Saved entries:
════════════════
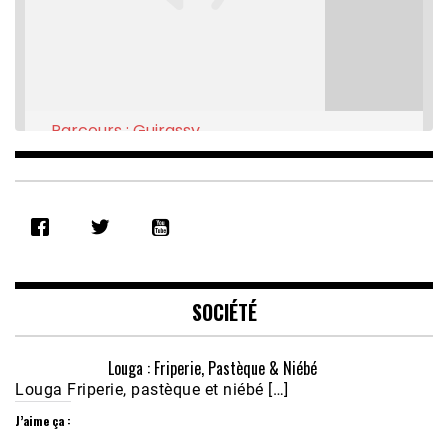
Parcours : Guirassy
Feb 16, 2021 • 28:08
SHARE
RSS FEED
LINK
EMBED
SOCIÉTÉ
Louga : Friperie, Pastèque & Niébé
Louga Friperie, pastèque et niébé […]
J’aime ça :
════════════════
Exercise: Your copy should match the data above exactly, apart from the pictures.

Result:
Parcours : Guirassy
Feb 16, 2021 • 28:08
SHARE
RSS FEED
LINK
EMBED
SOCIÉTÉ
Louga : Friperie, Pastèque & Niébé
Louga Friperie, pastèque et niébé […]
J’aime ça :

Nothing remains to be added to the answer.